At this stage, the issuer advised that it was looking to issue at a size between $300 million and $500 million, based on investor appetite in the market.
"Investors would value a larger deal for a debut issuer such as CMT," said one source close to the deal. "The borrower displayed a high degree of responsibility towards what the market was asking for and priced accordingly," he said.
Guidance was later refined to 172bp to 175bp and the deal size was confirmed by the issuer at $500 million. In the end, the bonds priced at the tight end of guidance at 172bp over the equivalent five-year US Treasury yields.
Towards the close of Asian trading yesterday the market backdrop had weakened, but the bonds managed to trade inside the reoffer price and at a spread between 164bp and 165bp.
The bookrunners were able to secure an order book of almost $1.2 billion from 89 accounts. About 49% of the demand came from investors based in Hong Kong, another 29% from Singapore and the remaining 22% from Europe. Fund managers bought 60% of the book, banks took 23%, private banks 10% and insurance houses 7%.
The deal caught the market by surprise, making speculators and rival bankers think it was a private placement. However, sources close to CMT confirmed that this was not the case. "The client wanted to keep a very tight lid on the talks during investor meetings in case market conditions turned out not to be favourable," said one source. In addition to this, the client had been very selective as to who they wished to meet during the roadshow, therefore discretion was a very important aspect for them to maintain.
However, by yesterday morning, the deal was on the screens across trading floors, which as one banker said, "clearly indicates that this was a very public placement".
This is a debut issue from CMT and the first straight bond from a Singapore-listed real estate investment trust.
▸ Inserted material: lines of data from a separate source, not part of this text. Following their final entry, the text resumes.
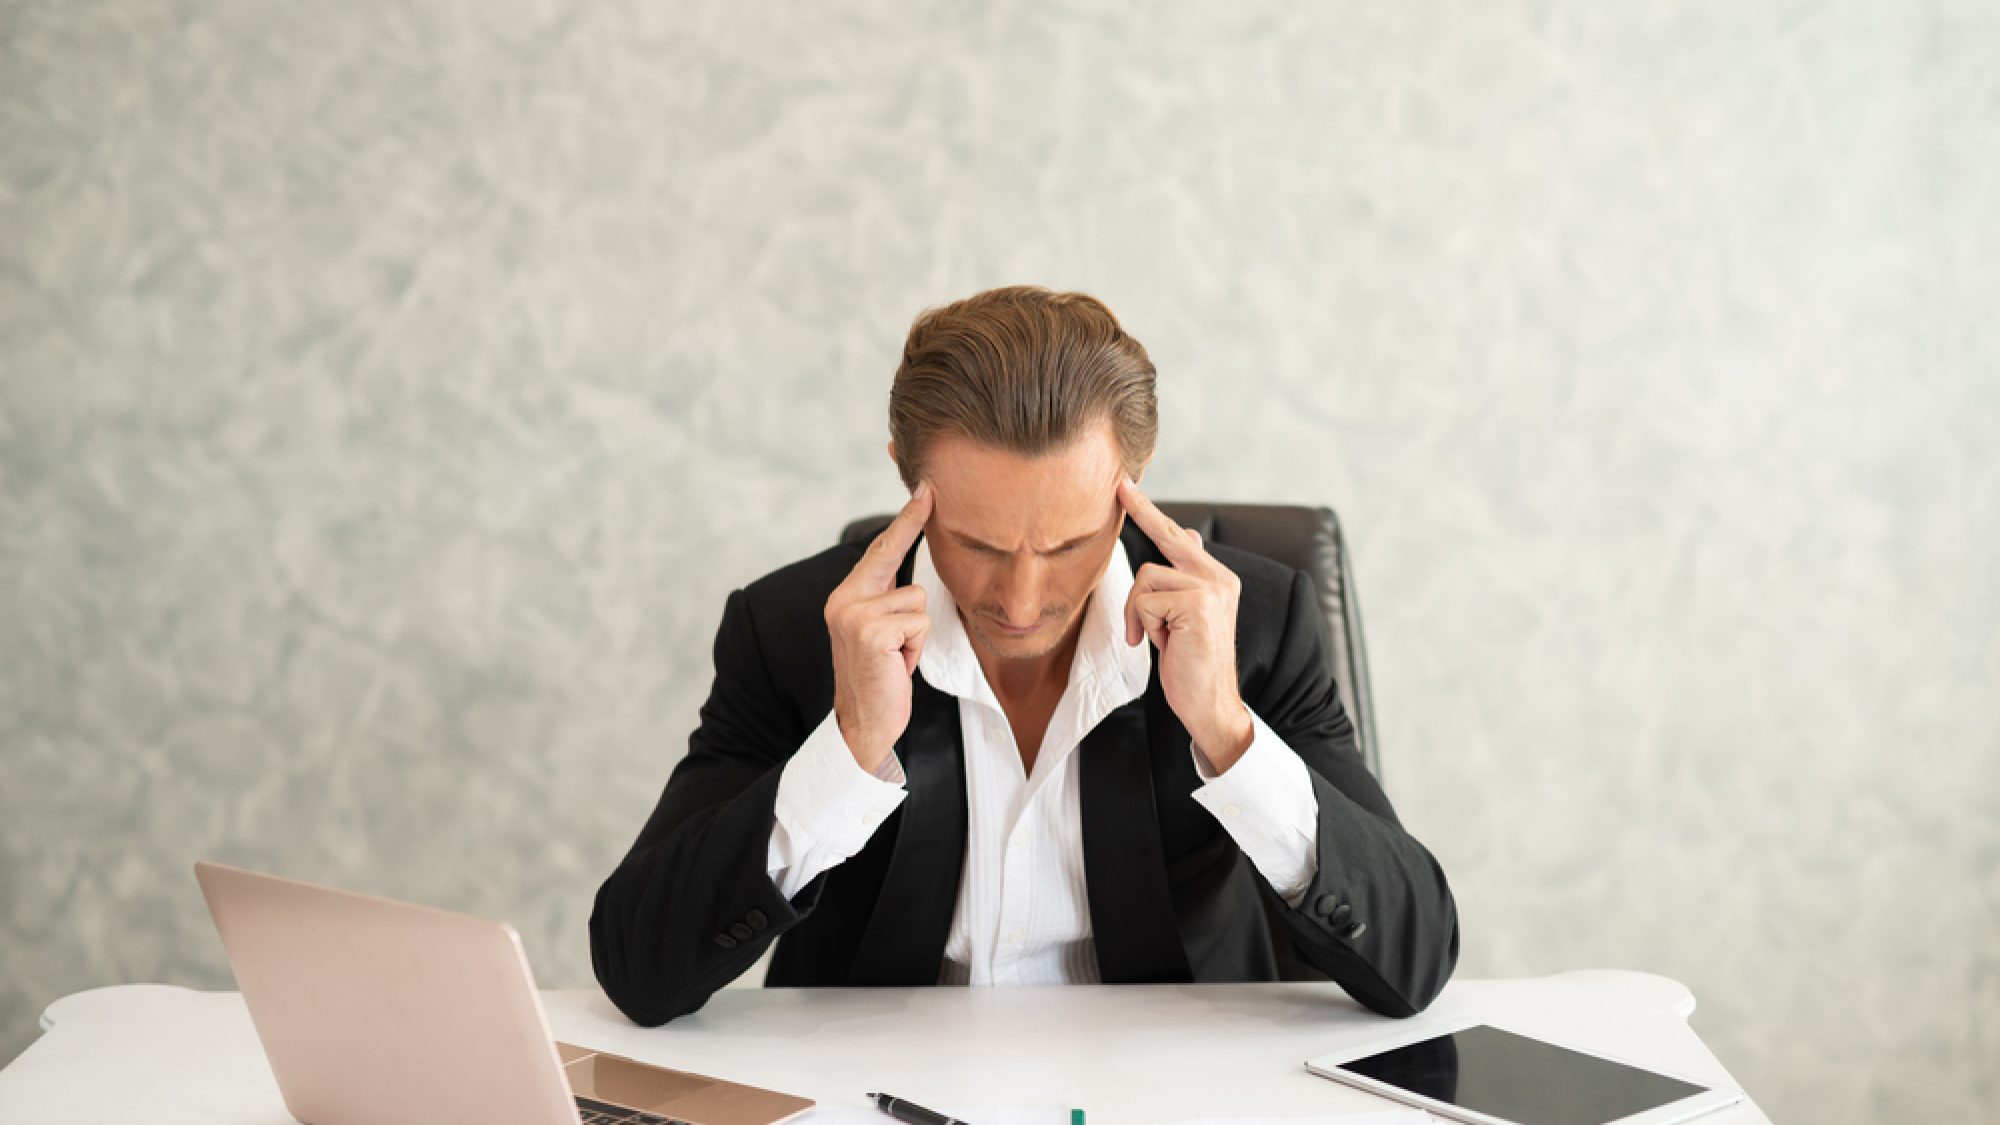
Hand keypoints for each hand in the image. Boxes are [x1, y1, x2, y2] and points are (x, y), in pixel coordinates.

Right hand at [824, 482, 934, 772]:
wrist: (863, 724)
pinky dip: (915, 647)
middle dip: (912, 593)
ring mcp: (854, 614)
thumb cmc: (880, 678)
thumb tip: (915, 578)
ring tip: (897, 657)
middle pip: (906, 575)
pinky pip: (917, 623)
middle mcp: (844, 599)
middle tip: (910, 581)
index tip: (926, 489)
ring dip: (916, 634)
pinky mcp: (870, 630)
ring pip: (917, 601)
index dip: (907, 519)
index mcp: (846, 596)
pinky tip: (896, 664)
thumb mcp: (883, 632)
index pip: (881, 549)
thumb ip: (888, 599)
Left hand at [1119, 477, 1254, 771]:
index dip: (1151, 513)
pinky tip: (1160, 645)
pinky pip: (1145, 600)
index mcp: (1217, 578)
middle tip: (1120, 485)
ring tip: (1157, 638)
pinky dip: (1143, 625)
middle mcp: (1219, 577)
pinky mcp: (1197, 606)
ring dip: (1139, 612)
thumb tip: (1186, 533)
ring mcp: (1211, 590)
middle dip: (1142, 510)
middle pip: (1168, 537)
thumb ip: (1185, 579)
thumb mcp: (1185, 618)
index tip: (1128, 486)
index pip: (1179, 537)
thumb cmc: (1191, 665)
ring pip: (1147, 578)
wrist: (1210, 705)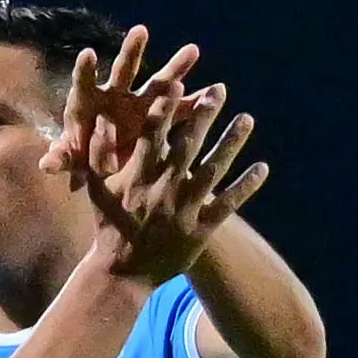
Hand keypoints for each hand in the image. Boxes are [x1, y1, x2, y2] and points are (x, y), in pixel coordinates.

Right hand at [52, 25, 265, 284]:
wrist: (121, 274)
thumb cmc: (108, 226)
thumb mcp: (95, 188)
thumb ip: (97, 154)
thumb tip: (99, 120)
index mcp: (137, 177)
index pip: (152, 135)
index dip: (165, 108)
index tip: (178, 82)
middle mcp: (162, 189)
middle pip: (187, 146)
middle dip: (203, 116)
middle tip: (219, 90)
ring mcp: (183, 210)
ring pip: (211, 171)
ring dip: (231, 143)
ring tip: (247, 119)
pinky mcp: (200, 230)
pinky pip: (226, 205)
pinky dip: (245, 187)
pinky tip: (262, 167)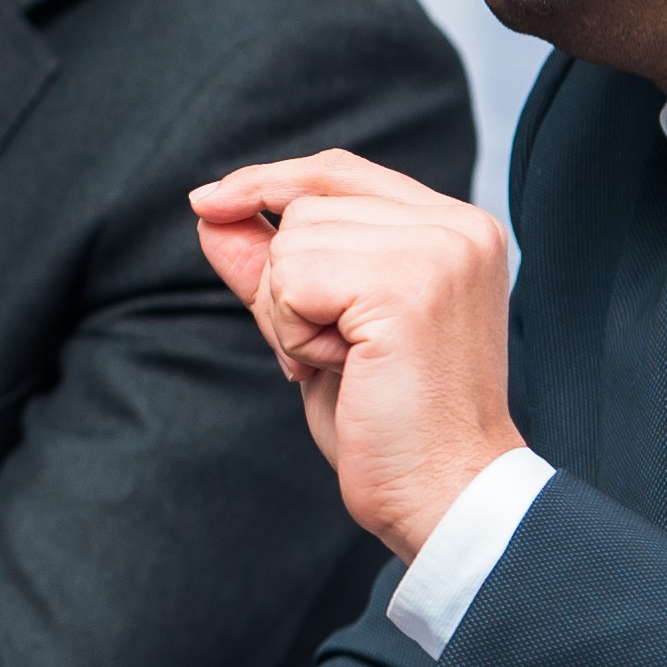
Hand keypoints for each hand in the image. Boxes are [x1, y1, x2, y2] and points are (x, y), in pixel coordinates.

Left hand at [189, 148, 519, 554]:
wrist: (443, 494)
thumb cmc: (388, 425)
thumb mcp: (318, 329)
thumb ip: (271, 266)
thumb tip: (210, 211)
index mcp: (455, 230)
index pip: (340, 172)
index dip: (268, 183)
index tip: (209, 202)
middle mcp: (458, 226)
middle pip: (306, 206)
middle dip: (287, 284)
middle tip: (335, 355)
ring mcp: (438, 250)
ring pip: (293, 240)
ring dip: (292, 315)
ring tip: (350, 364)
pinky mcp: (408, 284)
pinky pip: (293, 278)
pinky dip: (294, 332)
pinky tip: (345, 369)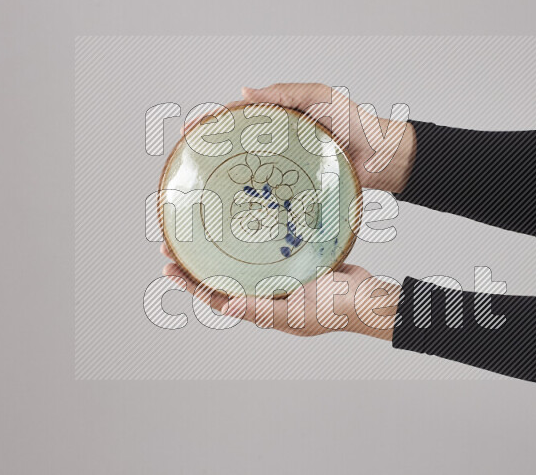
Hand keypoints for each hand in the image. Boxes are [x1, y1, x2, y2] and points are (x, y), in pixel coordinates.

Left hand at [160, 243, 398, 340]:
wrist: (367, 295)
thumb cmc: (334, 309)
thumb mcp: (297, 315)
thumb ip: (262, 311)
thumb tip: (225, 307)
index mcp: (262, 308)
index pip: (217, 296)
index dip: (191, 284)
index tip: (168, 268)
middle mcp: (266, 291)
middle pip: (222, 276)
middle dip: (195, 262)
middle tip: (170, 241)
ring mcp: (280, 273)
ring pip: (240, 259)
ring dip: (217, 247)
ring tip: (197, 229)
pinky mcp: (294, 257)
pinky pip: (265, 246)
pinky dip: (249, 235)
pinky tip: (240, 220)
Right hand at [184, 83, 416, 192]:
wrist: (384, 157)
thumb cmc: (357, 122)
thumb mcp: (321, 97)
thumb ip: (286, 93)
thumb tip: (244, 92)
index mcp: (281, 119)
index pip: (239, 117)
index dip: (211, 122)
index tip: (188, 130)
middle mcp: (280, 144)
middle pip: (238, 147)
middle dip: (210, 153)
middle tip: (186, 162)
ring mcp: (288, 168)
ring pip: (252, 174)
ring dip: (227, 180)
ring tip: (202, 188)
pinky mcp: (299, 190)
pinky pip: (273, 195)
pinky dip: (254, 201)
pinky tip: (238, 210)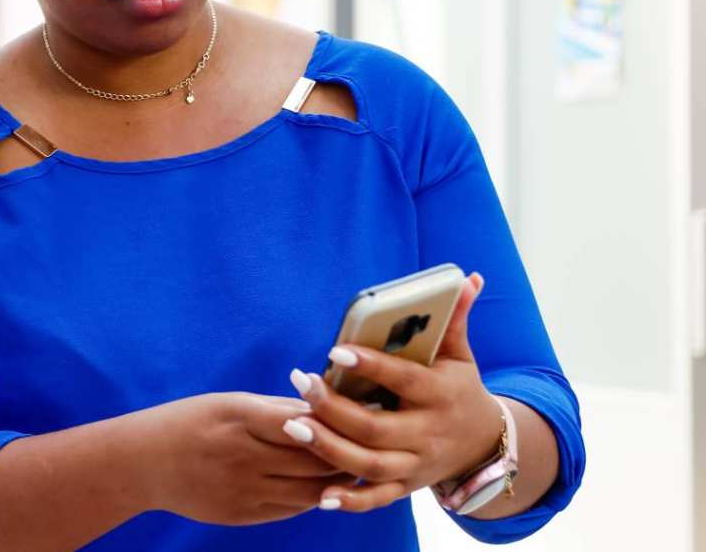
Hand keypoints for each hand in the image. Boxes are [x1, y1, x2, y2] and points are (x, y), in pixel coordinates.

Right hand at [140, 392, 348, 525]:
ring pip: (311, 489)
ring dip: (336, 479)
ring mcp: (243, 488)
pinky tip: (319, 485)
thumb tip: (326, 407)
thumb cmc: (190, 423)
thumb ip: (276, 408)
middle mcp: (243, 455)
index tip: (359, 415)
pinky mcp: (243, 513)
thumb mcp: (227, 403)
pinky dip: (312, 496)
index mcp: (239, 418)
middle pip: (315, 459)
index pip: (305, 421)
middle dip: (346, 452)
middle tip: (370, 443)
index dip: (337, 421)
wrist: (142, 463)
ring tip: (352, 466)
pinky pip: (293, 508)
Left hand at [282, 273, 503, 512]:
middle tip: (299, 383)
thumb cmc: (459, 388)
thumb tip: (467, 277)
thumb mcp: (461, 355)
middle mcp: (428, 433)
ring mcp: (415, 464)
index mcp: (441, 394)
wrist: (484, 443)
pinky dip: (350, 501)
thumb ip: (454, 318)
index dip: (371, 366)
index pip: (404, 380)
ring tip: (293, 426)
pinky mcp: (405, 487)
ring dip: (328, 449)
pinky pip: (376, 499)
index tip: (334, 351)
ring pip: (369, 465)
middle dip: (333, 409)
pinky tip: (319, 496)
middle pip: (376, 428)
CapitaMalls Asia came to the equity capital markets in November 2009 when it raised $1.78 billion from an initial public offering, which ranked as the largest IPO in Singapore in 2009. And last month Singapore-listed CapitaCommerial Trust and Ascendas Reit raised S$225 million ($161 million) and S$300 million respectively from the sale of equity-linked bonds.
Prior to CMT, two other property sector issuers have printed bond deals this year: New World Development ($500 million on February 4) and Evergrande Real Estate Group ($750 million on January 21). Given the nature and structure of a Reit, these two issues were not used as a benchmark for CMT.
Instead, the bookrunners looked to recently priced deals, as well as big name corporates such as Westfield Trust, which was trading around the 200bp over Treasuries at the time of pricing, and Sino Property Group, which was quoted at around the 160bp mark.
"A Reit operates like a utility," explained one banker. "It has the cash flow profile, stability and predictability of a utility."
To explain further, Reits are tax designations for real estate firms to be able to bring down or eliminate corporate tax. Therefore the risk profile of these trusts is very different to a straightforward Evergrande or New World.
Moody's has issued an A3 rating on the company's EMTN programme, while CMT itself holds an A2 rating.
CMT owns 14 retail malls across Singapore and China and is a direct subsidiary of CapitaMalls Asia. Both trusts fall under the Singapore-based CapitaLand group. CapitaLand has a 29.6% ownership in CMT.